Excerpts from a dataset

· · · ·

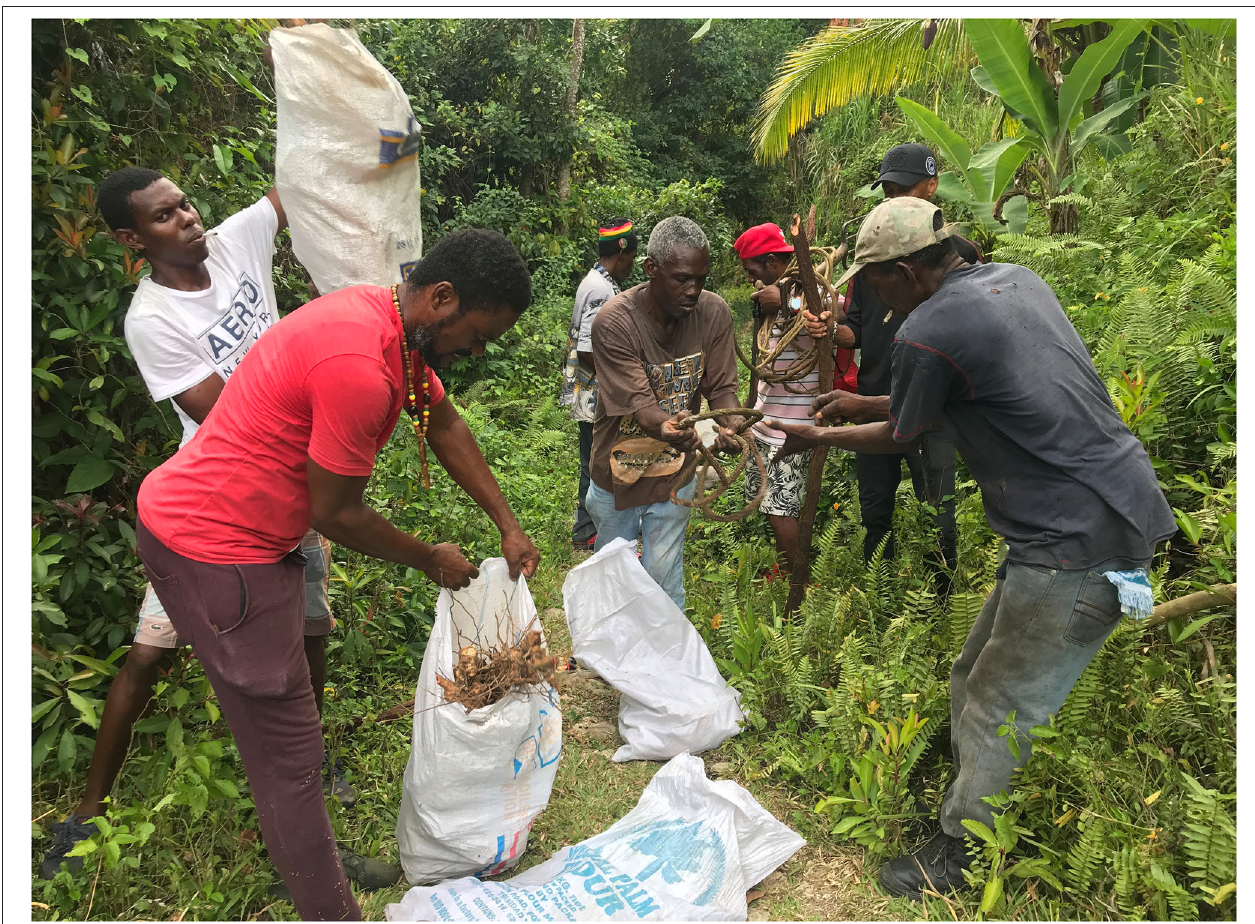
FIGURE 2 | Collecting roots and lianas (called “wiss”) of various wild-harvested plant species to prepare root tonics in St. Thomas parish, at the fringes of the John Crow Mountains, 3 days before the full moon (photo credit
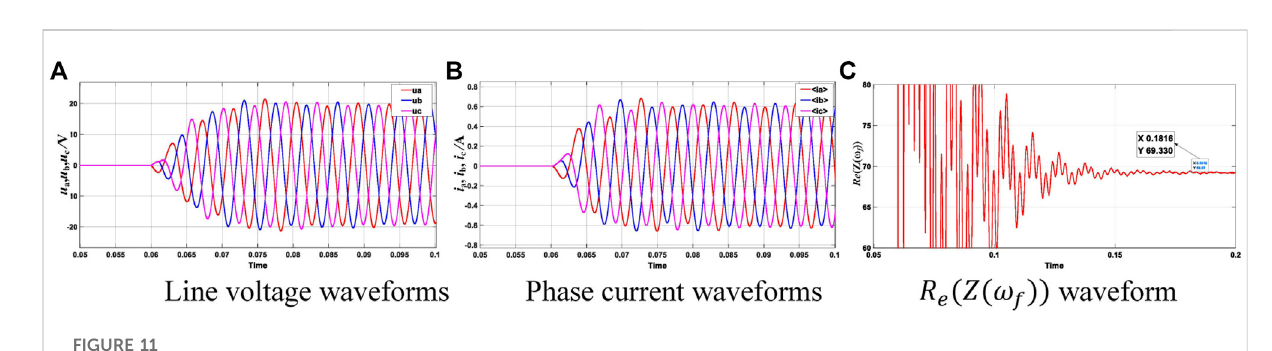
Two-phase fault or three-phase fault 1.139 1.693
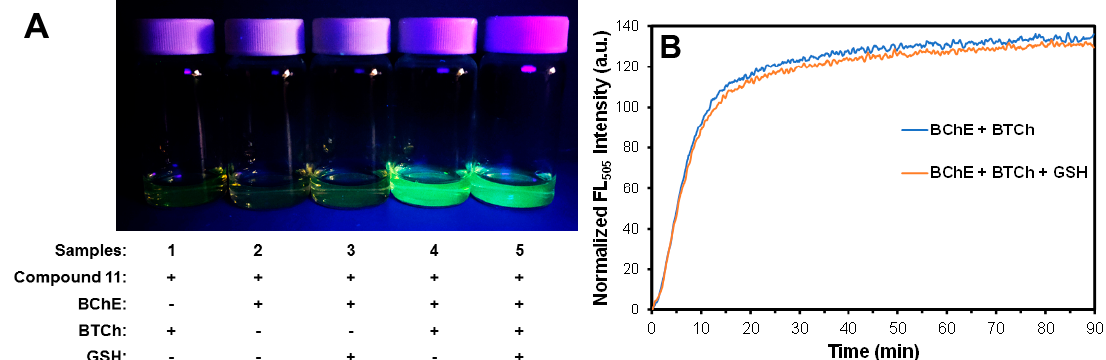
Figure 3. Using the chemical probe 11 for accurate determination of BChE activity in the presence of a physiological concentration of GSH. Each vial contained 25 μ M of 11 in PB and various combinations of BChE (182 U L − 1 ), BTCh (5 mM), or GSH (50 μ M). The reactions were carried out at rt or 37 °C for 90 min, and ( A ) was visualized by UV lamp illumination (365 nm) or ( B ) was monitored spectrofluorometrically. In ( B ), the normalized fluorescent (FL) intensity at 505 nm for each result was acquired by subtracting a background FL 505 intensity of 11 from the original FL 505 intensity data.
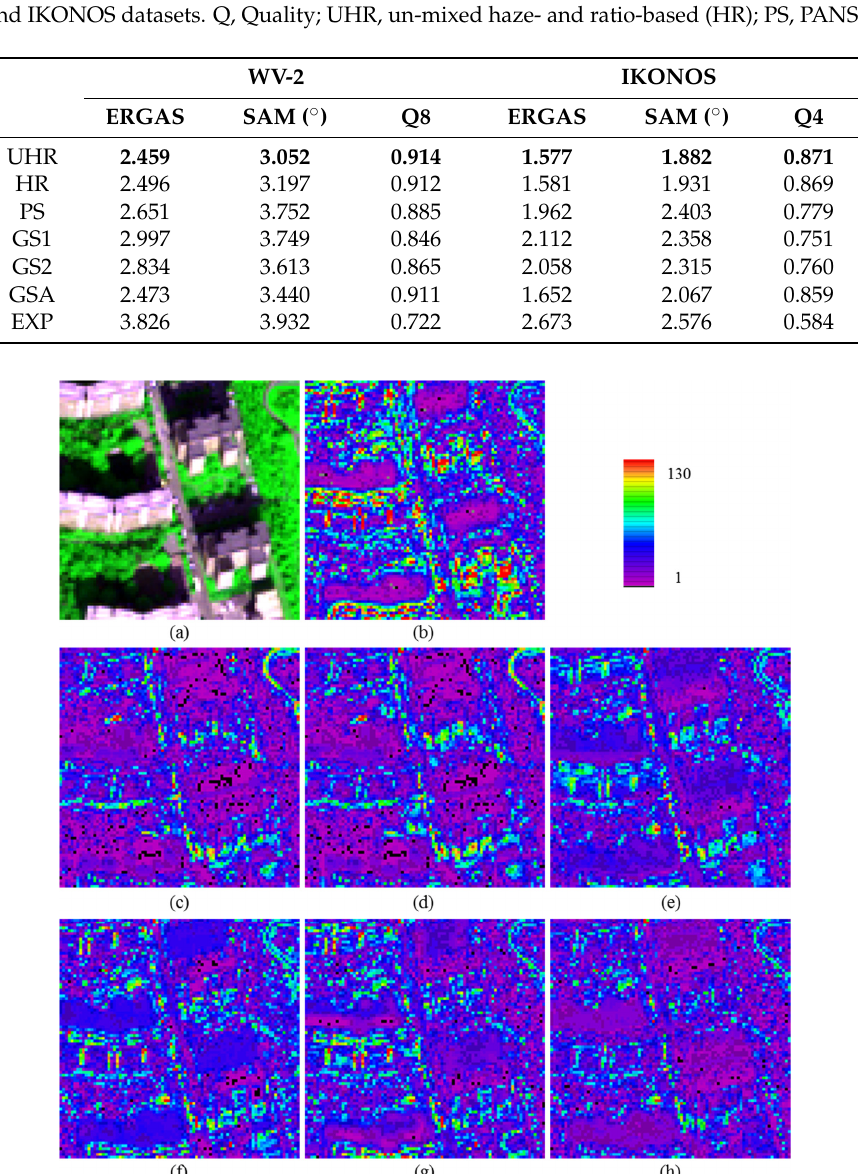
Figure 6. The 84 × 84 pixel subsets of the original images and the error maps of the fused images produced from the degraded WV-2 dataset: ( a ) true 2-m MS image; and the error maps for the results of ( b ) the up-sampled version of the 8-m MS image; ( c ) UHR fusion; ( d ) HR fusion; ( e ) PS fusion, ( f ) GS1 fusion; ( g ) GS2 fusion and ( h ) GSA fusion.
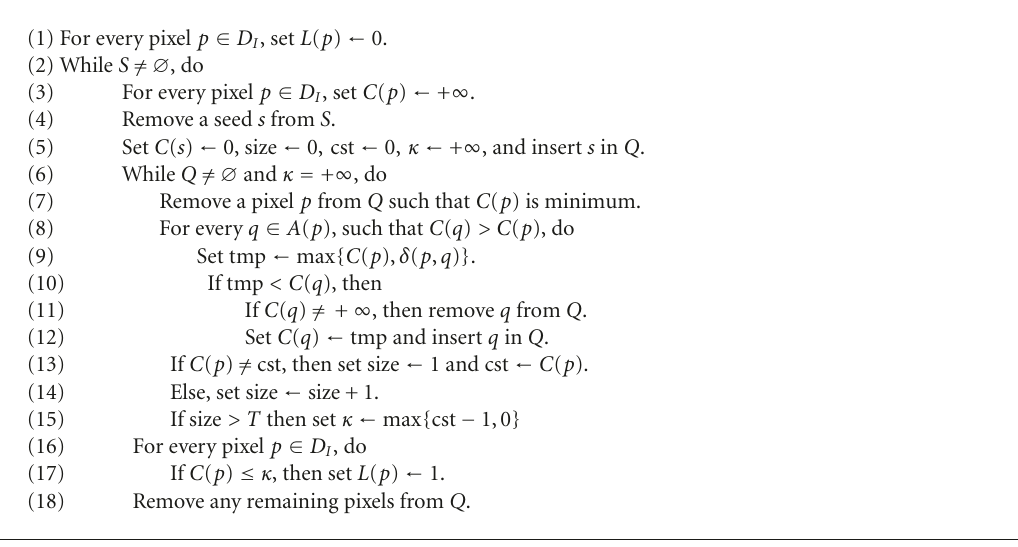
Algorithm 1: Single object definition without seed competition.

· · · ·

■ Activity ■
Your answer must be the entries written out word for word, without their pictures.

■ Answer to the problem ■
FIGURE 2 | Collecting roots and lianas (called “wiss”) of various wild-harvested plant species to prepare root tonics in St. Thomas parish, at the fringes of the John Crow Mountains, 3 days before the full moon (photo credit
Two-phase fault or three-phase fault 1.139 1.693
Figure 3. Using the chemical probe 11 for accurate determination of BChE activity in the presence of a physiological concentration of GSH. Each vial contained 25 μ M of 11 in PB and various combinations of BChE (182 U L − 1 ), BTCh (5 mM), or GSH (50 μ M). The reactions were carried out at rt or 37 °C for 90 min, and ( A ) was visualized by UV lamp illumination (365 nm) or ( B ) was monitored spectrofluorometrically. In ( B ), the normalized fluorescent (FL) intensity at 505 nm for each result was acquired by subtracting a background FL 505 intensity of 11 from the original FL 505 intensity data.
Figure 6. The 84 × 84 pixel subsets of the original images and the error maps of the fused images produced from the degraded WV-2 dataset: ( a ) true 2-m MS image; and the error maps for the results of ( b ) the up-sampled version of the 8-m MS image; ( c ) UHR fusion; ( d ) HR fusion; ( e ) PS fusion, ( f ) GS1 fusion; ( g ) GS2 fusion and ( h ) GSA fusion.
Algorithm 1: Single object definition without seed competition.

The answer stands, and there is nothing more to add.